- The Tampa Bay Rays professional baseball franchise have announced plans to build a $892-million, 30,842-seat baseball stadium in the historic Ybor City district of Tampa, Florida. The Rays currently play at Tropicana Field across Tampa Bay in St. Petersburg, Florida, where they have consistently low attendance, according to the Associated Press.
- The stadium, designed by sports venue expert Populous, will feature what the team called an intimate fan experience with upper-level seating set at a maximum distance of 204 feet from the field from the field, 17 unique seating areas, 21 viewing platforms and a 360-degree concourse that allows a full view of gameplay. The stadium will be enclosed by a translucent roof that will keep fans comfortable in the Florida heat and prevent rain delays. The roof costs are projected to represent 30% of the construction budget. The stadium will also feature exterior sliding glass walls behind center field and home plate, which can be opened in good weather.

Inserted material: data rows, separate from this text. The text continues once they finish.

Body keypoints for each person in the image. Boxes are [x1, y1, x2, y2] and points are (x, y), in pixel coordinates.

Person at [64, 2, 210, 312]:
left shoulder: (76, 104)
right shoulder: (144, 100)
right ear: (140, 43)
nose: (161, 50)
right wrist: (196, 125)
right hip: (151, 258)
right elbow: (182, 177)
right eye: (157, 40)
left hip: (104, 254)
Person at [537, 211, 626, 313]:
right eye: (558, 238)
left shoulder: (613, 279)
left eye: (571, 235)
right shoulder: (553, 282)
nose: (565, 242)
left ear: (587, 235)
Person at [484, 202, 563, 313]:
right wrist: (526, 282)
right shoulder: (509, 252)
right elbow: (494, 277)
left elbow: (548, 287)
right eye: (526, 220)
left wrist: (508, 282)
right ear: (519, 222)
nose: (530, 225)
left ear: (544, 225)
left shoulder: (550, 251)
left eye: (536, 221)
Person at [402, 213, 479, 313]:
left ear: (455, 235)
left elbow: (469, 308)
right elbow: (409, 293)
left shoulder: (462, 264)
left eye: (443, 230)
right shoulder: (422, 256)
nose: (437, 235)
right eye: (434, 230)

- The Rays are eyeing a 2023 opening — based on a 36-month construction schedule, according to Tampa Mayor Bob Buckhorn — but have no solid source of financing lined up yet. According to AP, the team made the announcement in part to draw corporate support.

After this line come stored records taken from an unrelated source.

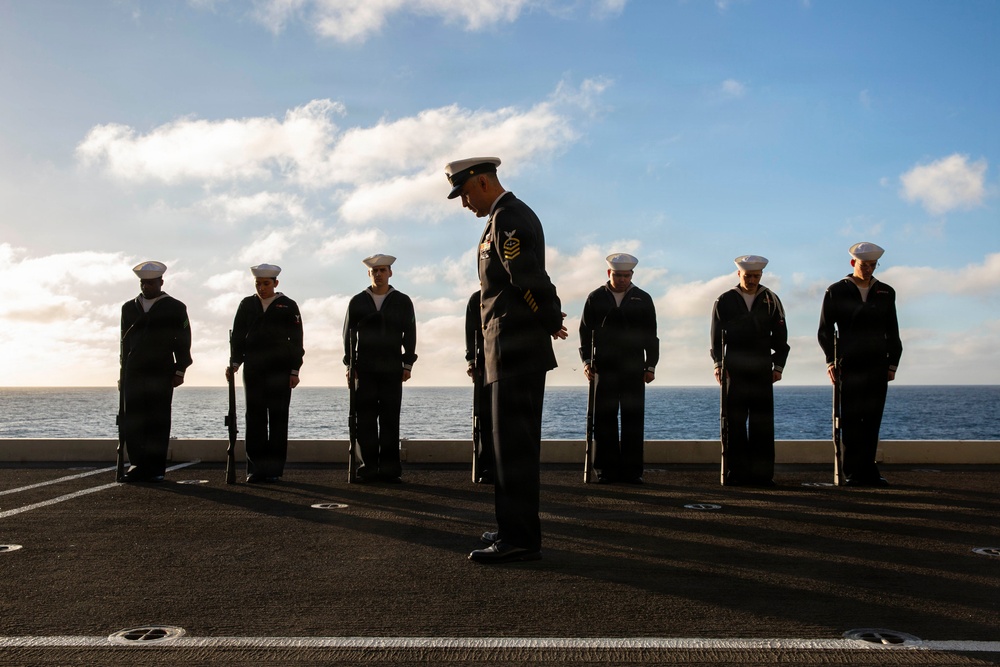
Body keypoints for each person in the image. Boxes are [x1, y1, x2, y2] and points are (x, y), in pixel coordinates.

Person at [445, 156, 567, 564]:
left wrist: (550, 316)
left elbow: (524, 275)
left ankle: (520, 538)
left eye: (464, 193)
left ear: (481, 183)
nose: (464, 204)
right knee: (506, 446)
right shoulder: (499, 218)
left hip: (516, 347)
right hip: (507, 348)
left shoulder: (508, 218)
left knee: (514, 447)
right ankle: (511, 526)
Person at [818, 242, 902, 487]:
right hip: (849, 363)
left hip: (877, 363)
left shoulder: (886, 292)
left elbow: (892, 330)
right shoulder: (836, 291)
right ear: (853, 263)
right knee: (852, 419)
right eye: (864, 265)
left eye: (873, 265)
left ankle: (869, 472)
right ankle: (852, 472)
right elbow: (824, 331)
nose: (868, 269)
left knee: (873, 419)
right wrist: (831, 361)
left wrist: (893, 363)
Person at [579, 253, 659, 484]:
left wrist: (651, 365)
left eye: (626, 275)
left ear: (632, 275)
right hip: (604, 366)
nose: (622, 279)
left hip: (634, 366)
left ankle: (633, 472)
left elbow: (651, 335)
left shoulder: (643, 299)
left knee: (633, 419)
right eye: (617, 275)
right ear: (609, 273)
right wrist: (586, 362)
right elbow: (585, 334)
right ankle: (606, 470)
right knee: (604, 419)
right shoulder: (595, 298)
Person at [710, 255, 790, 487]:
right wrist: (718, 364)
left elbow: (781, 337)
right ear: (739, 275)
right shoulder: (724, 300)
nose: (752, 280)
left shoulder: (771, 299)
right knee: (734, 423)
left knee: (762, 424)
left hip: (762, 367)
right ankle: (737, 473)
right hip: (734, 368)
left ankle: (763, 475)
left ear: (761, 275)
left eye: (756, 276)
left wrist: (778, 365)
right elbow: (716, 337)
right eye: (748, 276)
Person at [342, 254, 417, 483]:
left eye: (382, 270)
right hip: (364, 369)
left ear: (390, 273)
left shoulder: (402, 301)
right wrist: (349, 364)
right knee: (364, 420)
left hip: (392, 367)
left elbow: (410, 333)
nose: (379, 274)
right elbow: (347, 335)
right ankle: (368, 468)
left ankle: (390, 470)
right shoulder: (357, 301)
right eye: (374, 271)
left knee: (389, 420)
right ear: (369, 274)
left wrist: (407, 363)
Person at [226, 264, 304, 483]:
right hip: (254, 368)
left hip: (280, 369)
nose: (261, 288)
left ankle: (274, 470)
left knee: (278, 419)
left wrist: (294, 369)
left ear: (275, 283)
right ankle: (256, 468)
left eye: (266, 284)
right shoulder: (247, 305)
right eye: (258, 284)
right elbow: (238, 337)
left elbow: (297, 340)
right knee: (255, 419)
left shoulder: (288, 306)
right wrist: (234, 363)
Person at [119, 261, 192, 482]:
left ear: (161, 282)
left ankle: (156, 468)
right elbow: (124, 343)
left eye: (150, 283)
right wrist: (123, 372)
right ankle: (137, 464)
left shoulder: (175, 307)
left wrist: (180, 368)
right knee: (134, 419)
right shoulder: (129, 308)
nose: (146, 287)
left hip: (160, 369)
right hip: (134, 371)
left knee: (158, 420)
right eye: (143, 283)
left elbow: (183, 339)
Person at [465, 290, 495, 484]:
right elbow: (470, 333)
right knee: (485, 419)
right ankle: (488, 466)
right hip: (484, 366)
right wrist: (471, 361)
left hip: (509, 364)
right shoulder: (476, 299)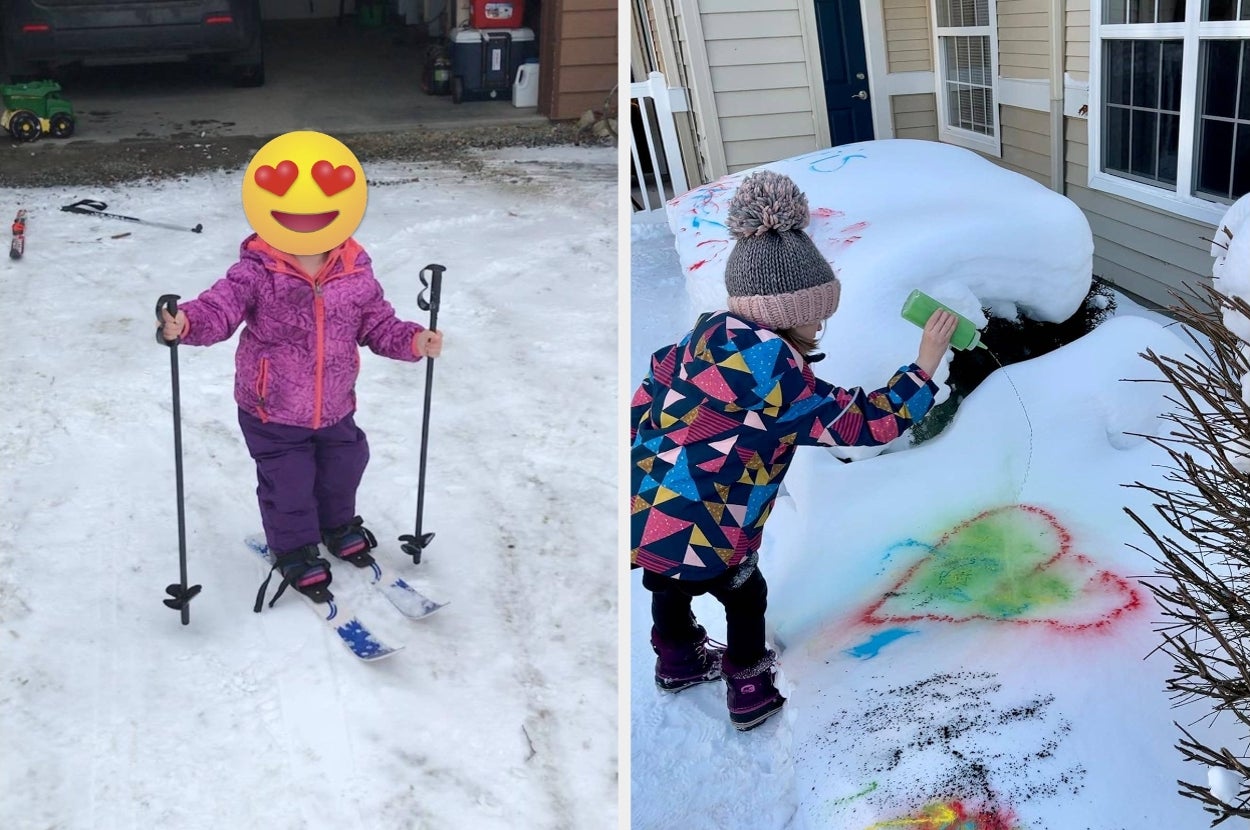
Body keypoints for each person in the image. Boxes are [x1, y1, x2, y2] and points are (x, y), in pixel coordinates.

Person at [630, 170, 956, 731]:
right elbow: (864, 424)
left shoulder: (690, 345)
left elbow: (641, 408)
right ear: (785, 313)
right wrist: (925, 365)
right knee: (743, 594)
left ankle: (678, 660)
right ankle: (750, 686)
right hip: (718, 524)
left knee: (666, 581)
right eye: (816, 312)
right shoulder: (775, 378)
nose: (823, 323)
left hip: (653, 511)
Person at [158, 239, 443, 609]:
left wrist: (414, 340)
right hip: (271, 409)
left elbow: (377, 323)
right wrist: (188, 322)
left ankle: (336, 524)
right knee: (290, 482)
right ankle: (294, 547)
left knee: (346, 465)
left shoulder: (353, 267)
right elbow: (220, 307)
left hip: (335, 406)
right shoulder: (258, 268)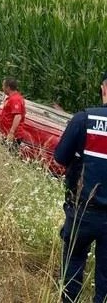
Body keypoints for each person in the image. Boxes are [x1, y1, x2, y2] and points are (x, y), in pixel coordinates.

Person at [54, 72, 107, 303]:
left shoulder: (83, 119)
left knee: (73, 266)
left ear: (103, 89)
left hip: (82, 212)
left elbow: (60, 158)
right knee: (106, 280)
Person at [0, 77, 26, 145]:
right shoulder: (12, 98)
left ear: (8, 88)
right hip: (6, 133)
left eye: (3, 86)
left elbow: (18, 116)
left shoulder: (15, 99)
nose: (2, 88)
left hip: (12, 135)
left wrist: (11, 132)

Major league sports venues are all about the fan experience these days, and bringing the outdoors in, while still maintaining fan comfort is one of the ways teams are trying to keep seats full on game day.
Similar to the proposed Rays stadium, the Minnesota Vikings $1.1 billion U.S. Bank Stadium, which Mortenson Construction completed in June 2016, features the first translucent roof in the NFL, the largest EFTE (Ethylene tetrafluoroethylene) roof in North America and the five largest pivoting glass doors in the world, which are located at the venue's west entry. The roof design helps keep heat out and maintains a comfortable temperature inside, while the doors allow a constant stream of light into the venue and can be opened to allow fresh air inside.
A retractable roof is also featured in the design of Globe Life Field, the future home of the Texas Rangers. Under construction in sight of the team's current home at Globe Life Park in Arlington, Texas, the new retractable roof will permit the team to give Rangers' fans what they have been wanting for some time now, and that is relief from the brutal Texas heat via air conditioning.